Embedding Code in a Model

To show how easy it is, we’ll use a popular model from the marketplace (gpt2) and modify it to execute code when loaded.

Using the powerful Transformers Python library, we’ll start by loading our base model, ‘gpt2’, and its corresponding tokenizer. 

Next, we’ll declare a custom class called ExecDict, which extends the built-in dict object and implements the __reduce__ method which allows us to alter the pickle object (this is where we’ll execute our payload). 

Finally, we’ll create a new model, ‘gpt2-rs’, and use the custom save_function to convert the state dict to our custom class. 

malicious AI sample code

Python script produces a copy of an existing model with an embedded code. Source

This script outputs a new model called “gpt2-rs” based on “gpt” and executing the payload when loaded.

Hugging Face (with collaborations from EleutherAI and Stability AI) has developed the Safetensors library to enhance the security and efficiency of AI model serialization. The library provides a solution for securely storing tensors in AI models, emphasizing security and efficiency.
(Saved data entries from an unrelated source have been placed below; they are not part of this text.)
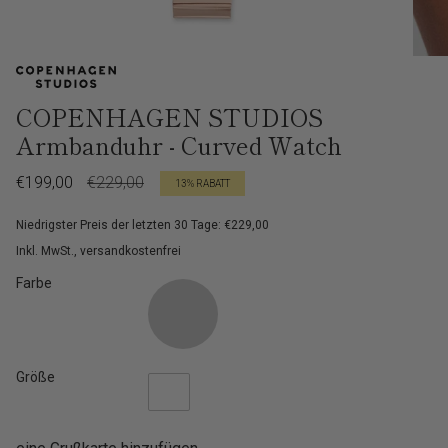
COPENHAGEN STUDIOS
Armbanduhr - Curved Watch
Verkaufspreis
€199,00
Regulärer
€229,00
13%
RABATT
Preis
Niedrigster Preis der letzten 30 Tage: €229,00
Inkl. MwSt., versandkostenfrei
Farbe
Größe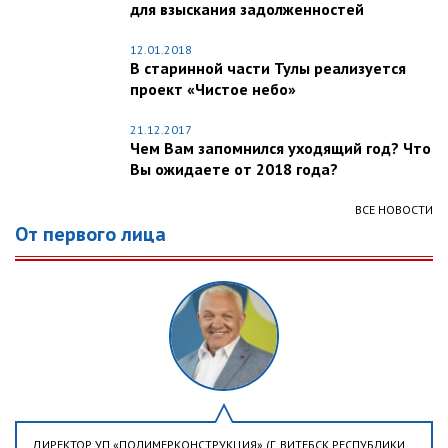
для взыскания задолженностей
12.01.2018
В старинной части Тулы реализуется
проект «Чистое небо»
21.12.2017
Чем Вам запомнился уходящий год? Что
Вы ожидаете от 2018 года?
ВСЕ НОВОСТИ
От первого лица
ДИРЕКТОР УП «ПОЛИМЕРКОНСТРУКЦИЯ» (Г. ВИТЕБСК РЕСПУБЛИКИ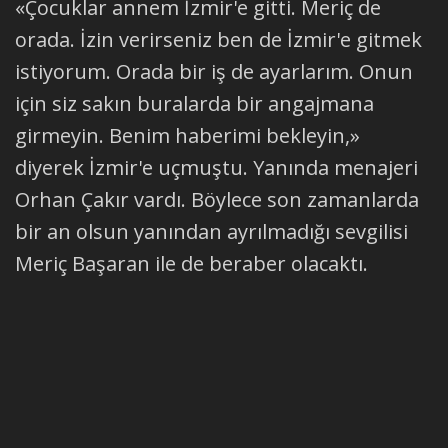
«Çocuklar annem İzmir'e gitti. Meriç de
orada. İzin verirseniz ben de İzmir'e gitmek
istiyorum. Orada bir iş de ayarlarım. Onun
için siz sakın buralarda bir angajmana
girmeyin. Benim haberimi bekleyin,»
diyerek İzmir'e uçmuştu. Yanında menajeri
Orhan Çakır vardı. Böylece son zamanlarda
bir an olsun yanından ayrılmadığı sevgilisi
Meriç Başaran ile de beraber olacaktı.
Unlike the Python pickle module, which is susceptible to arbitrary code execution, Safetensors employs a format that avoids this risk, focusing on safe serialization. This format, which combines a JSON UTF-8 string header with a byte buffer for the tensor data, offers detailed information about the tensors without running additional code.


In Closing…

It’s crucial for developers to be aware of the risks associated with LLM models especially when contribution from strangers on the internet as they may contain malicious code.

There are open-source scanners such as Picklescan which can detect some of these attacks.

In addition, HuggingFace performs background scanning of model files and places a warning if they find unsafe files. However, even when flagged as unsafe, HuggingFace still allows those files to be downloaded and loaded.

When using or developing models, we encourage you to use Safetensors file. If the project you are using has yet to transfer to this file format, Hugging Face allows you to convert it by yourself

For research purposes, I open-sourced here the various scripts I’m using to demonstrate the risks of malicious AI. Please read the disclaimer in this GitHub repo if you’re planning on using them.